Consider me a Dausgaard partisan


Whether you fell in love with Lutoslawski’s Fourth Symphony or loathed it, found a new favorite in Sibelius’ Fifth Symphony or still prefer the Second, Danish conductor Thomas Dausgaard had one of the toughest programs to conduct of any of the season’s guest conductors. Based on the audience’s reaction after each piece, it can be said he succeeded.

Abbado might have Dutilleux in April, but Beethoven’s Fifth will have everyone flashing “V for victory” before the night is done. Even the Seattle Symphony debut of John Adams’ Harmonielehre under the baton of Robert Spano has the help of Rachmaninov’s Second Piano Concerto.

Dausgaard not only had to contend with the least interesting of Rachmaninov’s piano concertos (the fourth) but he also had the job of guiding the orchestra and (what I am sure was) a skeptical audience through Witold Lutoslawski’s slithering, slinking, and shimmering symphony from 1992. The score alone is enough to make lesser conductors and musicians hurl themselves into Puget Sound.

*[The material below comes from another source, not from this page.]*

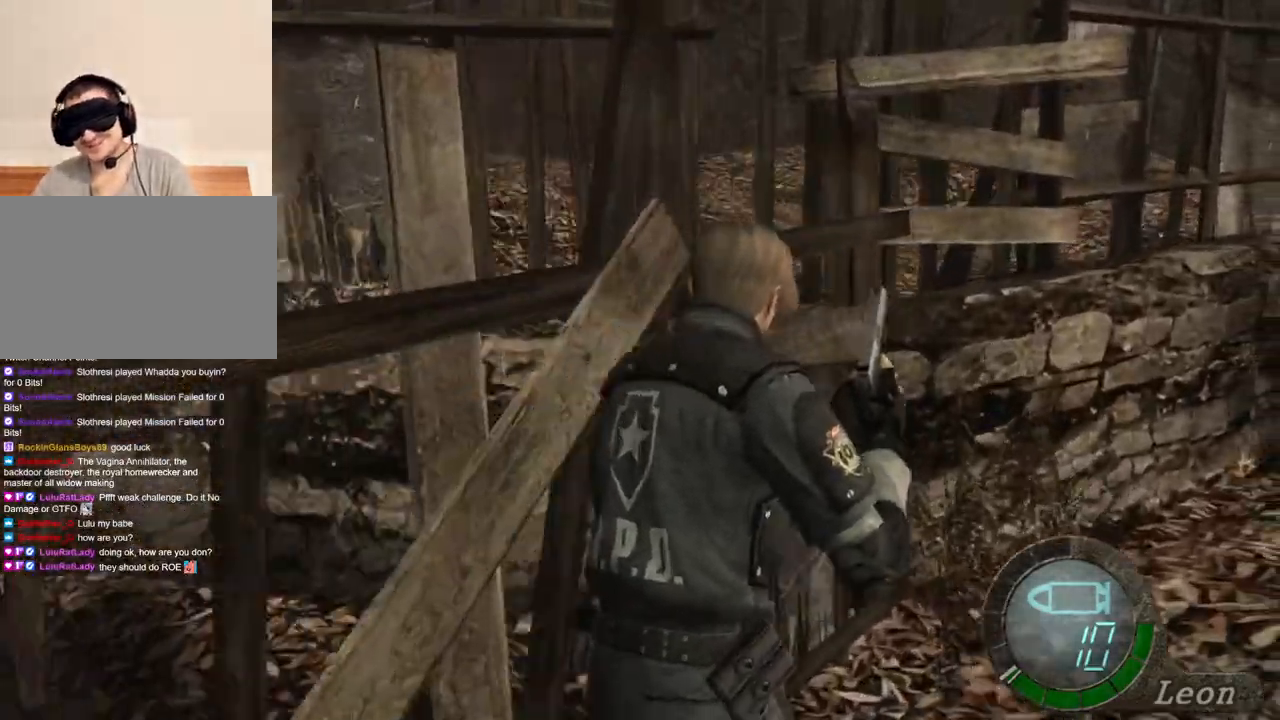
{"keys": ["shift", "w"], "mouse": [], "events": [[33, "e", "down"], [133, "e", "up"], [167, "e", "down"], [267, "e", "up"], [300, "e", "down"], [500, "e", "up"]]}
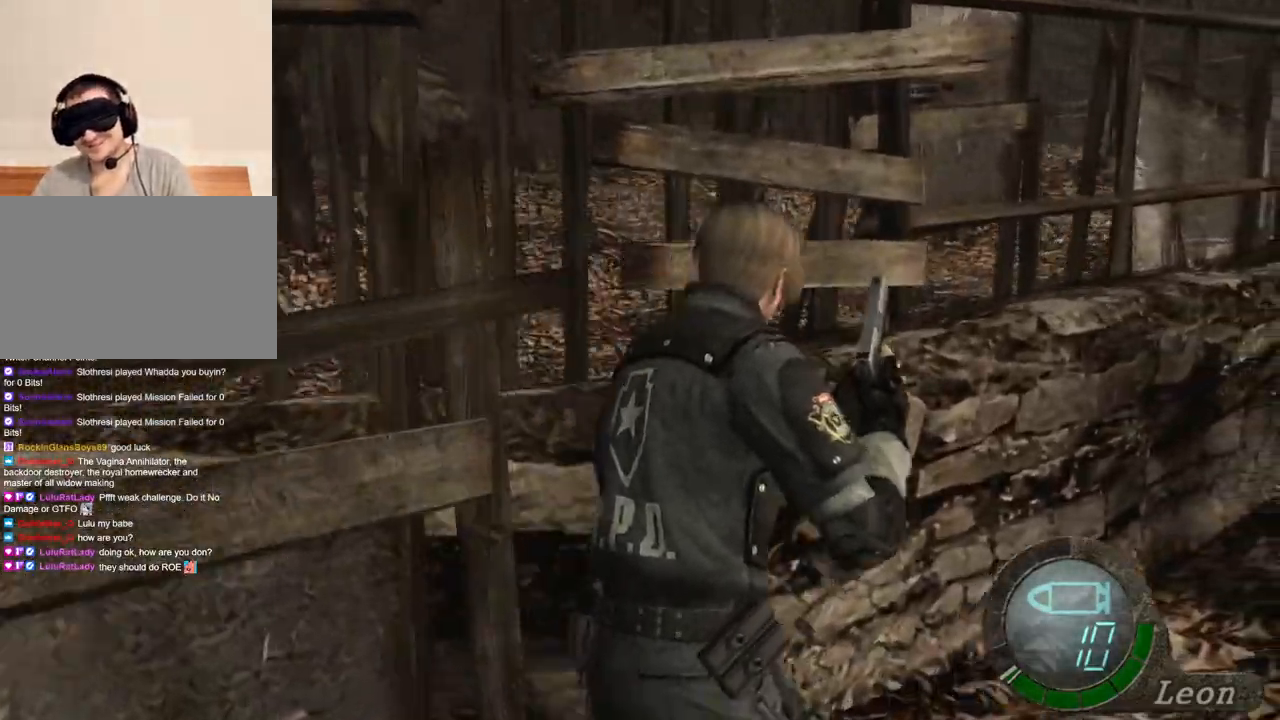
{"keys": ["shift", "w"], "mouse": [], "events": [[33, "e", "down"], [133, "e", "up"], [200, "e", "down"], [233, "e", "up"], [333, "e", "down"], [367, "e", "up"], [467, "e", "down"], [500, "e", "up"]]}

Under normal circumstances, closing the night with a Sibelius symphony – if it is the First or Second Symphony – would be an automatic hit. Dausgaard picked the Fifth instead, a symphony that begins with two movements that can be problematic for orchestra and audience, but ends with a third movement that is both dignified and resplendent.

Dausgaard led all three with utter conviction, preternatural sense for the architecture of each piece, and unexpected enthusiasm. The committee considering Gerard Schwarz’s replacement would be wise to strongly consider Dausgaard. He is exactly what Seattle needs. He is enthusiastic for newer music (Lutoslawski), can handle the sturdy, always enjoyable late Romantic pieces (as evidenced by the Rachmaninov and slew of Schumann, Beethoven,a nd Dvorak recordings), brings new repertory (think the lesser known music of Jean Sibelius and Carl Nielsen), has international cache and buzz among the major orchestras in the United States, is an articulate spokesperson for classical music, and is just a plain, nice guy. Dausgaard’s qualities will help the SSO grow as an orchestra and if harnessed properly, will breathe much needed life into Seattle’s classical music scene.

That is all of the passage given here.